Section 1. Indemnification
The Corporation shall indemnify any present and former Director, officer, agent, employee, or attorney of the Corporation for any and all expenses actually and reasonably incurred in connection with the defense of any action, suit or proceeding, civil or criminal, in which such person is made a party by reason of being or having been a Director, Officer, agent, employee or attorney, except in relation to matters as to which such person is adjudged to be liable for willful misconduct in the performance of such person's duties to the Corporation. The duty of indemnification shall not arise until applicable insurance coverage has been exhausted.
Section 2. Books & Records
At its registered office or principal place of business, the Corporation shall keep: (a) correct and complete books and records of account; (b) minutes of the proceedings of its members and Board of Directors; and (c) a record of the names and addresses of all members. Any books, records and minutes may be in written form or in any other form capable of being converted into written form within a reasonable time.
Section 3. Loans
No loans shall be contracted on behalf of the Corporation and no evidences of indebtedness shall be issued in its name unless authorized by a resolution of the Board of Directors. Such authority may be general or confined to specific instances.
Section 4. Checks, Drafts, etc.
All checks, drafts, or other orders for the payment of money, note or other evidences of indebtedness issued in the name of the Corporation, shall be signed by such officer or officers, agent or agents of the Corporation as provided in these Bylaws or in such manner as shall from time to time be determined by the Board of Directors.
Section 5. Deposits
To the extent reasonably possible, all funds of the Corporation not otherwise employed shall be deposited from time to time to the credit of the Corporation in such banks, trust companies, or other depositories that are federally insured or invested in securities of the United States of America or in the Cooperative Finance Corporation. The board shall designate approved depositories.

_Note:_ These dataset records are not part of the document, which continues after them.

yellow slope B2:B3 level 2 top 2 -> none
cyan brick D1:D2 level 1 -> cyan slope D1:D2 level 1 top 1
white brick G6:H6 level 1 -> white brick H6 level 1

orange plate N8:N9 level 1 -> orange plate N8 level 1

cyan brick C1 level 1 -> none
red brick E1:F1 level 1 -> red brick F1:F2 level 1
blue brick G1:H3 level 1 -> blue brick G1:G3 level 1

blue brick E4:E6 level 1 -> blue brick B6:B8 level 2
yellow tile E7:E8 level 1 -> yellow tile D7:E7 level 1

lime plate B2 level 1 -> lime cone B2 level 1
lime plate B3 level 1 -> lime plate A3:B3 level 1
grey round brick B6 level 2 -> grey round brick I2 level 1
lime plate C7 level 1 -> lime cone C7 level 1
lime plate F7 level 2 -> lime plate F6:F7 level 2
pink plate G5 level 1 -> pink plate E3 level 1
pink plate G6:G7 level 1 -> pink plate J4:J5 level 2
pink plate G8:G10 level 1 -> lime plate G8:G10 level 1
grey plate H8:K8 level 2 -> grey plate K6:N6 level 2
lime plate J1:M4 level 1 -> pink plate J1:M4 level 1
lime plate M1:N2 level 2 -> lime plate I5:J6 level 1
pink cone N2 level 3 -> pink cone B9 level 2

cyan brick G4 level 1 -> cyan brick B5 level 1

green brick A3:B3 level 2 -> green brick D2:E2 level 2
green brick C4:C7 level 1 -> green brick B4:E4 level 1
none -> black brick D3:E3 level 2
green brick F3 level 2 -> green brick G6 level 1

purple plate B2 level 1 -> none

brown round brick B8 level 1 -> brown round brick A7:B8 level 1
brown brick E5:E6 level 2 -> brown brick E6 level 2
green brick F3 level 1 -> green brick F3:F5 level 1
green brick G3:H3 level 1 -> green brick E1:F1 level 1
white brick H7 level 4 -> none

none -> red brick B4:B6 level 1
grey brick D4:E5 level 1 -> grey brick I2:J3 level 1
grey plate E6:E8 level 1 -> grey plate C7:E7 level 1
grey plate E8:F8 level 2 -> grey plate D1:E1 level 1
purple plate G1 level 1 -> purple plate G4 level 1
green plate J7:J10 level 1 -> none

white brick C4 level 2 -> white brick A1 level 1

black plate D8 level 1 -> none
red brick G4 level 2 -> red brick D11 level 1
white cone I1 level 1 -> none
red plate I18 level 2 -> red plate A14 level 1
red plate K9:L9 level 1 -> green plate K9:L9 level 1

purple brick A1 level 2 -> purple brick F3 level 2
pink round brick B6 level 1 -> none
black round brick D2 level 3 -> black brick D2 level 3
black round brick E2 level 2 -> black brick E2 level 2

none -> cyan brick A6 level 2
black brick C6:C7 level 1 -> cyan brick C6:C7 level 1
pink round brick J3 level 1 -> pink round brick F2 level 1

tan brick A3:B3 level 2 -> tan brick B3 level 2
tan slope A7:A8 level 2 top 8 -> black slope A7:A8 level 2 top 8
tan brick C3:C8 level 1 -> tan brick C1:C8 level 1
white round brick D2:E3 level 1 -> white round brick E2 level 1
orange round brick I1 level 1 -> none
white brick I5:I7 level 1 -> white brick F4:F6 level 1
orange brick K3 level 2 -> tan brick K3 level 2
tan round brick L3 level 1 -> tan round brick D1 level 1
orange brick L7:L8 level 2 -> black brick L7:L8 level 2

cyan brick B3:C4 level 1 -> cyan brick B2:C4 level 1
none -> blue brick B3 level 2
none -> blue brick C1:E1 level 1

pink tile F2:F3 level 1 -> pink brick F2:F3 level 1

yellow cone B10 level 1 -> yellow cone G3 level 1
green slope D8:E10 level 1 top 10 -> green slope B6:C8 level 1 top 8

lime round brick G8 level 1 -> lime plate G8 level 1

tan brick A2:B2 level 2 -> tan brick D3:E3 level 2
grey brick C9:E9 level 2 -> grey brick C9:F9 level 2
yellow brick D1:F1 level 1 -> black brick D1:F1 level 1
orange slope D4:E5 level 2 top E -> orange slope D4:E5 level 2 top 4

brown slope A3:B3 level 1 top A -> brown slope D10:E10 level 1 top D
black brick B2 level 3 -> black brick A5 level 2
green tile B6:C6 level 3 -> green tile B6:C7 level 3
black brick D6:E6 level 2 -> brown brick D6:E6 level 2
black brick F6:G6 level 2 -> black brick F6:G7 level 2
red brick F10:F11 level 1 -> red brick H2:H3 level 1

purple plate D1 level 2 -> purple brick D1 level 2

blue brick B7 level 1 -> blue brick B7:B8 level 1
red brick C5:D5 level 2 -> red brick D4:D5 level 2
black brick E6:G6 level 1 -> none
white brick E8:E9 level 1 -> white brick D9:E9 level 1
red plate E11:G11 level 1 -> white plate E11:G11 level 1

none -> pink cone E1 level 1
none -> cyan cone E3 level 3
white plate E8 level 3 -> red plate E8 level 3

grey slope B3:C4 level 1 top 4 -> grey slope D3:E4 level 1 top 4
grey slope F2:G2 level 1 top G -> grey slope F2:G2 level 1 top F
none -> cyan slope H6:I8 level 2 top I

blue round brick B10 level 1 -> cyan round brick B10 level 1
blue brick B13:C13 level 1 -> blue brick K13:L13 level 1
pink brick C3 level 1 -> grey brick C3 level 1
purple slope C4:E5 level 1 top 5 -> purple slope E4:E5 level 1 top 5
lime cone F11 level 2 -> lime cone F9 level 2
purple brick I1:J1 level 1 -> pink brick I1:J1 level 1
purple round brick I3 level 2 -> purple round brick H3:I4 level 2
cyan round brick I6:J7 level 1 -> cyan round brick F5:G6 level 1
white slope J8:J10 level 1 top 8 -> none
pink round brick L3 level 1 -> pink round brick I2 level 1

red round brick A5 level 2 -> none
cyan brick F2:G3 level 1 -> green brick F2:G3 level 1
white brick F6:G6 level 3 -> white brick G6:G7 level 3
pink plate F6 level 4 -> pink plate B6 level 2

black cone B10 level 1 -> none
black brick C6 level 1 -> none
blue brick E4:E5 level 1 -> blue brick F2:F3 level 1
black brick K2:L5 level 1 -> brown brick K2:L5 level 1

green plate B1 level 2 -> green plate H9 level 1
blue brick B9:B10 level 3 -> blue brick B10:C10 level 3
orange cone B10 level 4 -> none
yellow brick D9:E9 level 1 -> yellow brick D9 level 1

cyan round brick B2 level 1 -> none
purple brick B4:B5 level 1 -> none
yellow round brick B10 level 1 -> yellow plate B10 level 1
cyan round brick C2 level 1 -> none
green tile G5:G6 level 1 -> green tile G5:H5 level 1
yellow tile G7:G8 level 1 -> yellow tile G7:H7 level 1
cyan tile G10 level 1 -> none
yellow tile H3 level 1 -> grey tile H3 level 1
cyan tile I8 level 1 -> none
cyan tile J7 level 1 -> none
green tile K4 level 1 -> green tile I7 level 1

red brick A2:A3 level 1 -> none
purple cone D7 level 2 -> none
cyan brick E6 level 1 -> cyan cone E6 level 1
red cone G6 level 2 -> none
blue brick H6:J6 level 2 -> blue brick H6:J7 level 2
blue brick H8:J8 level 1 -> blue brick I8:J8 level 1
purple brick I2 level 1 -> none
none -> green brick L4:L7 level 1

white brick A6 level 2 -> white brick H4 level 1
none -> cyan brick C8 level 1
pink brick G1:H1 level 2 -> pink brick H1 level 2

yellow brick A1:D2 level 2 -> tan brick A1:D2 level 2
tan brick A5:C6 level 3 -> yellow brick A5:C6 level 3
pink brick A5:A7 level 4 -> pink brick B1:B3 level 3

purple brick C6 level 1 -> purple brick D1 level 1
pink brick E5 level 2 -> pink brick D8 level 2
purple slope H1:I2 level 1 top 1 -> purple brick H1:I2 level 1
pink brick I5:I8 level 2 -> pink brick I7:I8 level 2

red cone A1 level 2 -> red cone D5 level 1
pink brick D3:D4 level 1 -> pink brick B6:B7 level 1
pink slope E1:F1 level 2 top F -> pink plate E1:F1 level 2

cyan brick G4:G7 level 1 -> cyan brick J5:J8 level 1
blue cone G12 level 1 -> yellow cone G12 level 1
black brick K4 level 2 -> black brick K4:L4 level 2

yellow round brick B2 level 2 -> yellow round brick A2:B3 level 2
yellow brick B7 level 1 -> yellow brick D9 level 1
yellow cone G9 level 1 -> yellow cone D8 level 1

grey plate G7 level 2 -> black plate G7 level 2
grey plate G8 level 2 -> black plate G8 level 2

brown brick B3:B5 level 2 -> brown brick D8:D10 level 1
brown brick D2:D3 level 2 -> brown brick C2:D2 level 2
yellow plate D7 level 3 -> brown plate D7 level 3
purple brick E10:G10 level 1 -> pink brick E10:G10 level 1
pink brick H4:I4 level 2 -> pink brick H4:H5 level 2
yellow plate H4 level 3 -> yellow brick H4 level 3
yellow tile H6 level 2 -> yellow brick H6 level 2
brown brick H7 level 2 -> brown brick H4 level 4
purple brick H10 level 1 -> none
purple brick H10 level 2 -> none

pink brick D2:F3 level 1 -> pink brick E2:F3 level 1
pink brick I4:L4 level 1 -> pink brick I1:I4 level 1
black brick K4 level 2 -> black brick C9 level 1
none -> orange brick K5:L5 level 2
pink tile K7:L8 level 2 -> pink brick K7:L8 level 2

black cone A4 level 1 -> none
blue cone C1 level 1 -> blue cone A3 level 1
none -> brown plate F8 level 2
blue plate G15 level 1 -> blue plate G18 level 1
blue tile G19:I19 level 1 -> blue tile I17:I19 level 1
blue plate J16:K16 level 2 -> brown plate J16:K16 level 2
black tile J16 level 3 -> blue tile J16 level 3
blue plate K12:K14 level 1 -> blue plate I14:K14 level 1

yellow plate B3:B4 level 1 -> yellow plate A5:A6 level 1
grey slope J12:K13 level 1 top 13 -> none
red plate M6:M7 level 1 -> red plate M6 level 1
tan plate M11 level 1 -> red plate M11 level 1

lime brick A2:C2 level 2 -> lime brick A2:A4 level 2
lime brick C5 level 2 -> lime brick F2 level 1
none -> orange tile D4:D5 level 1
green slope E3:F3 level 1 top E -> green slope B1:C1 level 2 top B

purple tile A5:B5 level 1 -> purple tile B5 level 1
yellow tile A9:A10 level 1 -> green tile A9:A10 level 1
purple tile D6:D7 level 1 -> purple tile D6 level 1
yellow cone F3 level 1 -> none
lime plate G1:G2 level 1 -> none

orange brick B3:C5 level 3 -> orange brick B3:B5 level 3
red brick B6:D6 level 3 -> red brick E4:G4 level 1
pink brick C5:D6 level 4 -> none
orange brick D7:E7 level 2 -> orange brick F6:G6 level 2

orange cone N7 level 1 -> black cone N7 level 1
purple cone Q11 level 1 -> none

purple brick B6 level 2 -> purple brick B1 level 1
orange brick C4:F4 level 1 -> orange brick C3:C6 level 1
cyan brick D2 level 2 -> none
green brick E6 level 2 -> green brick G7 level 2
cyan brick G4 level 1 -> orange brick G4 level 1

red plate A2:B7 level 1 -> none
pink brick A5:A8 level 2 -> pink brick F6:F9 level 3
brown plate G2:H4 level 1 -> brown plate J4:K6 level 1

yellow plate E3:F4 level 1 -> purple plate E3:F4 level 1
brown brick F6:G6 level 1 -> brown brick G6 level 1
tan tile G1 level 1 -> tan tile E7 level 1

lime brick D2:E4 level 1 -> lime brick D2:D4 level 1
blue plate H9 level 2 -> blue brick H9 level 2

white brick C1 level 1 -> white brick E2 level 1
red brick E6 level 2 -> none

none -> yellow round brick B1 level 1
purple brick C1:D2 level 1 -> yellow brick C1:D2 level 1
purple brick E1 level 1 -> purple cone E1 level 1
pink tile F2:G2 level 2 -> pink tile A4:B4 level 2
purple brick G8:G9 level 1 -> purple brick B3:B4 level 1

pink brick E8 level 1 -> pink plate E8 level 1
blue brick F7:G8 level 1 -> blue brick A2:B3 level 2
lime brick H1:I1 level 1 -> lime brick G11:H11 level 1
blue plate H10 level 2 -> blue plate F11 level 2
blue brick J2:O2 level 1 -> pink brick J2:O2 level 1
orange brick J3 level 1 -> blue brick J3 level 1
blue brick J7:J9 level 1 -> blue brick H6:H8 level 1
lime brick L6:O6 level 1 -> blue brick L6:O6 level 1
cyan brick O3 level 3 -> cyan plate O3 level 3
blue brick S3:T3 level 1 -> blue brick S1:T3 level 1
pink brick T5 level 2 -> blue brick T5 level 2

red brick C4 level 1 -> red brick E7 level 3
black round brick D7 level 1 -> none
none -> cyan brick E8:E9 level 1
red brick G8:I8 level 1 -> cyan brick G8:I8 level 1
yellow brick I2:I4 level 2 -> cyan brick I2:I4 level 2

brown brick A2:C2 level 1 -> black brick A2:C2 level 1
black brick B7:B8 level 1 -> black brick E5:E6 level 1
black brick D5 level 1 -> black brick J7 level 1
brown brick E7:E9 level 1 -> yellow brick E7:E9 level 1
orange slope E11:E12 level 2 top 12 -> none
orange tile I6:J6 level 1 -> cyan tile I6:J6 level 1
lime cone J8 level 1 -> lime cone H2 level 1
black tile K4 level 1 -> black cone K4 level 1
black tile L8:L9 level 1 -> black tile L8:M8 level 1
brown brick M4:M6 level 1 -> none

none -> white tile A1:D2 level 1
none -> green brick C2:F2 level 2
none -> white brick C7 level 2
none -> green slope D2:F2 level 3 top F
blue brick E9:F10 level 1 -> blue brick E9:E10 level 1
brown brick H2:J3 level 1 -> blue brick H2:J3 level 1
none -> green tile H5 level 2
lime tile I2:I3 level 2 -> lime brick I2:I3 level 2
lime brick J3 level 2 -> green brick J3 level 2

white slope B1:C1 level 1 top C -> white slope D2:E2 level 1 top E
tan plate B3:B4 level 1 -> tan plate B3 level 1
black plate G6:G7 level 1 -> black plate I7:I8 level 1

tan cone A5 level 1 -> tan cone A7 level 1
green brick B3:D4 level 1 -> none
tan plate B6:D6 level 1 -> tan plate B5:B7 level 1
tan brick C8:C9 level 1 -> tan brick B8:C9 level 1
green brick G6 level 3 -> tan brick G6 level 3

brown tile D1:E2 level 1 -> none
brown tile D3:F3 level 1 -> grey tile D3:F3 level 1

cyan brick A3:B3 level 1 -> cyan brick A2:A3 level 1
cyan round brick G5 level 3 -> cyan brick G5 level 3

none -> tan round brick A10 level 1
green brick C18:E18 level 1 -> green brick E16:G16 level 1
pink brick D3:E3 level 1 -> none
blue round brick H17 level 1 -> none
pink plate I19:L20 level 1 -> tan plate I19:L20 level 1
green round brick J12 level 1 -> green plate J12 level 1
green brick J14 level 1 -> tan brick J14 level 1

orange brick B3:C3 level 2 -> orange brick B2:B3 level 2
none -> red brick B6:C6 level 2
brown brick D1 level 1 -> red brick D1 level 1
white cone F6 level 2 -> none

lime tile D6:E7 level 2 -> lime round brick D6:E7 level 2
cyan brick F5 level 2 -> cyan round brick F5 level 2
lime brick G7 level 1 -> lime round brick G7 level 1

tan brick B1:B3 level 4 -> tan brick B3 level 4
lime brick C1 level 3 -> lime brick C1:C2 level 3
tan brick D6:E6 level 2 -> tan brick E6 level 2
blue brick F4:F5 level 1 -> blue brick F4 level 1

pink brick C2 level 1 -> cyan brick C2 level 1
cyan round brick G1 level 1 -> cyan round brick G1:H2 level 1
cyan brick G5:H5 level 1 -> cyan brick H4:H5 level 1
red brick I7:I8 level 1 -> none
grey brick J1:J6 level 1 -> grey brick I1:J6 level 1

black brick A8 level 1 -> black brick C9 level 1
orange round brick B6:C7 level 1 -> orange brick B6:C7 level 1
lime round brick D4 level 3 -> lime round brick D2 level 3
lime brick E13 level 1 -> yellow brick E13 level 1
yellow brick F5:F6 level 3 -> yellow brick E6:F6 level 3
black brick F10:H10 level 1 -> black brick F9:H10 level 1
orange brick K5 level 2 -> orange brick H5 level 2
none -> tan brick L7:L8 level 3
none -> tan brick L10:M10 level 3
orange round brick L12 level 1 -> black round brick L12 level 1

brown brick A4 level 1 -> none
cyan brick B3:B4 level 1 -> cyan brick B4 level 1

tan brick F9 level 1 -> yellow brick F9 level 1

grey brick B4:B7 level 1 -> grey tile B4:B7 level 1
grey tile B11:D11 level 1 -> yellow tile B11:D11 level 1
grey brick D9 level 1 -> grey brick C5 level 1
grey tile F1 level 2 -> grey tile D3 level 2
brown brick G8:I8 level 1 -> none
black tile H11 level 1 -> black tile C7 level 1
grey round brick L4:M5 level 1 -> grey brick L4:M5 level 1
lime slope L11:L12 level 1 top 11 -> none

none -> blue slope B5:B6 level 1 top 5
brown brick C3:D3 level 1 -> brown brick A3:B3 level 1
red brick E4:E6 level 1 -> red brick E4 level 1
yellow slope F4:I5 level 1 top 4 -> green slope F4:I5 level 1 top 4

Section 6. Annual Financial Statements
The Board of Directors shall cause an audited balance sheet as of the closing date of the last fiscal year, together with an audited statement of income and expenditures for the year ending on that date, to be prepared by a Certified Public Accountant and presented to the members at the regular annual meeting of the members.
Section 7. Fiscal Year
The fiscal year of the Corporation shall begin on the first day of January and end on the last day of December in each year.
Section 8. Corporate Seal
The Board of Directors may provide for a corporate seal that shall be circular in form and shall have inscribed thereon the name of the Corporation, the state of the incorporation, and the words "Corporate Seal."
Section 9. Amendments
These Bylaws may be altered, amended, or repealed and new Bylaws may be adopted by the members of the Corporation at any regular or special meeting.